The listing that follows should be duplicated character for character.

____

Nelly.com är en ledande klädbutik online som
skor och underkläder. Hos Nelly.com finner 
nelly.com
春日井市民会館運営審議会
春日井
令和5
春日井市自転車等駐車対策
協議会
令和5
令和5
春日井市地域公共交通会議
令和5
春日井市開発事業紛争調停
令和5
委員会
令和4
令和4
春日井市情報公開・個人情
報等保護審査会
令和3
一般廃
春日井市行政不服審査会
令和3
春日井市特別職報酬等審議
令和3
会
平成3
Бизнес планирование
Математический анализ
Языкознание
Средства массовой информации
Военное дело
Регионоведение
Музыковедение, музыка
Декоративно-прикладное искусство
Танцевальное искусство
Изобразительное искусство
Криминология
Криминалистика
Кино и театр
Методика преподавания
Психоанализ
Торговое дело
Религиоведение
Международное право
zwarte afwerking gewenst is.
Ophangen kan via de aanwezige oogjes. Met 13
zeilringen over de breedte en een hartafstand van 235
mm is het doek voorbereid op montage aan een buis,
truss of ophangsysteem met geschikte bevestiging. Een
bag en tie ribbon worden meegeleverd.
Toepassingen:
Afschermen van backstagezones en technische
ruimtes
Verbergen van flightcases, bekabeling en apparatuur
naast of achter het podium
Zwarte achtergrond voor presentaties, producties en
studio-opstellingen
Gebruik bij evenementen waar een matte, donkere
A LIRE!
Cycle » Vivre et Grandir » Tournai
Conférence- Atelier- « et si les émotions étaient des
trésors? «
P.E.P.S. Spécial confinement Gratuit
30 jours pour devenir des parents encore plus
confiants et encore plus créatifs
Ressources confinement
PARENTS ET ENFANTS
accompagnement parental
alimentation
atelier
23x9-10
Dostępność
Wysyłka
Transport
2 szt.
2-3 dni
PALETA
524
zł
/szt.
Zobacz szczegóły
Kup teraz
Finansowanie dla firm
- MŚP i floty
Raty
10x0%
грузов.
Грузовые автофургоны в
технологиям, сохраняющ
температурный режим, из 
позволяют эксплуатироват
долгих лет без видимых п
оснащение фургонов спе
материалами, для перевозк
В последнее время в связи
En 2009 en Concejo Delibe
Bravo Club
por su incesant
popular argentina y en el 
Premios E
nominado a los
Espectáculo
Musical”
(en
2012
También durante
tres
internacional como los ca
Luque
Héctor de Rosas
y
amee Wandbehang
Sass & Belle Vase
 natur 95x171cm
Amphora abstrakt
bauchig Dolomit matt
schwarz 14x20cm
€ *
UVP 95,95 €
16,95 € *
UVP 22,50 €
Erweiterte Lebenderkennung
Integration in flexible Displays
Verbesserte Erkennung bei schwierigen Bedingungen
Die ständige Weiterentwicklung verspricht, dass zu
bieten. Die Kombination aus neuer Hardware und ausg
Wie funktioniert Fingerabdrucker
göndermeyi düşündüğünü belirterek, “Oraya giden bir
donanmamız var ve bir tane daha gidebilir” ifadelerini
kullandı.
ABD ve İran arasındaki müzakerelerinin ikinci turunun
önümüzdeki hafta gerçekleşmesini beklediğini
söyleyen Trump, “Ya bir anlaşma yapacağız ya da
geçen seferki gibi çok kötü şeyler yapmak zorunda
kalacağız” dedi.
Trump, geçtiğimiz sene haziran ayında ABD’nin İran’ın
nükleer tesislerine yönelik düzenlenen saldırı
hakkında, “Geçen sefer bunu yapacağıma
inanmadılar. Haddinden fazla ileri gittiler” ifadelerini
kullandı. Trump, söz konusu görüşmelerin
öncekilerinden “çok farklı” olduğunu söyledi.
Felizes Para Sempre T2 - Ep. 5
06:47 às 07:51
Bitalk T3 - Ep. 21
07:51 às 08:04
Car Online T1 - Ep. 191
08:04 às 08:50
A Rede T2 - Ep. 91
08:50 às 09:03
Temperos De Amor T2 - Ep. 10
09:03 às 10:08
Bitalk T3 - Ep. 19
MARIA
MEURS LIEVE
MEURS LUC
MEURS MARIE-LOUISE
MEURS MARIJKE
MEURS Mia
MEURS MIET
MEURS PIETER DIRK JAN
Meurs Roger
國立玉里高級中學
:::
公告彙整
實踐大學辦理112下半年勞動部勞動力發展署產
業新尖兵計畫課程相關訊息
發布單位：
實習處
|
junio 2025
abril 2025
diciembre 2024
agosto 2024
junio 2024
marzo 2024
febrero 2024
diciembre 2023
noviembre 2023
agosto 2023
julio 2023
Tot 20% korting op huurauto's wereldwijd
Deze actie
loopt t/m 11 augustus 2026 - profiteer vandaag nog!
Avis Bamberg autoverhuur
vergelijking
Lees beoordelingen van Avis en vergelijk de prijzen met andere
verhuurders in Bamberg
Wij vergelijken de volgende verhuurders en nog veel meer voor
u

____

## Solved problem
Nelly.com är en ledande klädbutik online som
skor och underkläder. Hos Nelly.com finner 
nelly.com
春日井市民会館運営審議会
春日井
令和5
春日井市自転車等駐車対策
協議会
令和5
令和5
春日井市地域公共交通会議
令和5
春日井市開発事業紛争調停
令和5
委員会
令和4
令和4
春日井市情報公開・個人情
報等保護審査会
令和3
一般廃
春日井市行政不服審査会
令和3
春日井市特別職報酬等審議
令和3
会
平成3
Бизнес планирование
Математический анализ
Языкознание
Средства массовой информации
Военное дело
Регионоведение
Музыковедение, музыка
Декоративно-прикладное искусство
Танцевальное искусство
Изобразительное искусство
Криминология
Криминалистика
Кино и театр
Методика преподавания
Психоанализ
Торговое дело
Религиоведение
Международное право
zwarte afwerking gewenst is.
Ophangen kan via de aanwezige oogjes. Met 13
zeilringen over de breedte en een hartafstand van 235
mm is het doek voorbereid op montage aan een buis,
truss of ophangsysteem met geschikte bevestiging. Een
bag en tie ribbon worden meegeleverd.
Toepassingen:
Afschermen van backstagezones en technische
ruimtes
Verbergen van flightcases, bekabeling en apparatuur
naast of achter het podium
Zwarte achtergrond voor presentaties, producties en
studio-opstellingen
Gebruik bij evenementen waar een matte, donkere
A LIRE!
Cycle » Vivre et Grandir » Tournai
Conférence- Atelier- « et si les émotions étaient des
trésors? «
P.E.P.S. Spécial confinement Gratuit
30 jours pour devenir des parents encore plus
confiants et encore plus créatifs
Ressources confinement
PARENTS ET ENFANTS
accompagnement parental
alimentation
atelier
23x9-10
Dostępność
Wysyłka
Transport
2 szt.
2-3 dni
PALETA
524
zł
/szt.
Zobacz szczegóły
Kup teraz
Finansowanie dla firm
- MŚP i floty
Raty
10x0%
грузов.
Грузовые автофургоны в
технологиям, сохраняющ
температурный режим, из 
позволяют эксплуатироват
долгих лет без видимых п
оснащение фургонов спе
материалами, для перевозк
В последнее время в связи
En 2009 en Concejo Delibe
Bravo Club
por su incesant
popular argentina y en el 
Premios E
nominado a los
Espectáculo
Musical”
(en
2012
También durante
tres
internacional como los ca
Luque
Héctor de Rosas
y
amee Wandbehang
Sass & Belle Vase
 natur 95x171cm
Amphora abstrakt
bauchig Dolomit matt
schwarz 14x20cm
€ *
UVP 95,95 €
16,95 € *
UVP 22,50 €
Erweiterte Lebenderkennung
Integration in flexible Displays
Verbesserte Erkennung bei schwierigen Bedingungen
Die ständige Weiterentwicklung verspricht, dass zu
bieten. Die Kombination aus neuer Hardware und ausg
Wie funktioniert Fingerabdrucker
göndermeyi düşündüğünü belirterek, “Oraya giden bir
donanmamız var ve bir tane daha gidebilir” ifadelerini
kullandı.
ABD ve İran arasındaki müzakerelerinin ikinci turunun
önümüzdeki hafta gerçekleşmesini beklediğini
söyleyen Trump, “Ya bir anlaşma yapacağız ya da
geçen seferki gibi çok kötü şeyler yapmak zorunda
kalacağız” dedi.
Trump, geçtiğimiz sene haziran ayında ABD’nin İran’ın
nükleer tesislerine yönelik düzenlenen saldırı
hakkında, “Geçen sefer bunu yapacağıma
inanmadılar. Haddinden fazla ileri gittiler” ifadelerini
kullandı. Trump, söz konusu görüşmelerin
öncekilerinden “çok farklı” olduğunu söyledi.
Felizes Para Sempre T2 - Ep. 5
06:47 às 07:51
Bitalk T3 - Ep. 21
07:51 às 08:04
Car Online T1 - Ep. 191
08:04 às 08:50
A Rede T2 - Ep. 91
08:50 às 09:03
Temperos De Amor T2 - Ep. 10
09:03 às 10:08
Bitalk T3 - Ep. 19
MARIA
MEURS LIEVE
MEURS LUC
MEURS MARIE-LOUISE
MEURS MARIJKE
MEURS Mia
MEURS MIET
MEURS PIETER DIRK JAN
Meurs Roger
國立玉里高級中學
:::
公告彙整
實踐大學辦理112下半年勞動部勞動力發展署產
業新尖兵計畫課程相關訊息
發布單位：
實習處
|
junio 2025
abril 2025
diciembre 2024
agosto 2024
junio 2024
marzo 2024
febrero 2024
diciembre 2023
noviembre 2023
agosto 2023
julio 2023
Tot 20% korting op huurauto's wereldwijd
Deze actie
loopt t/m 11 augustus 2026 - profiteer vandaag nog!
Avis Bamberg autoverhuur
vergelijking
Lees beoordelingen van Avis en vergelijk de prijzen met andere
verhuurders in Bamberg
Wij vergelijken de volgende verhuurders en nog veel meer voor
u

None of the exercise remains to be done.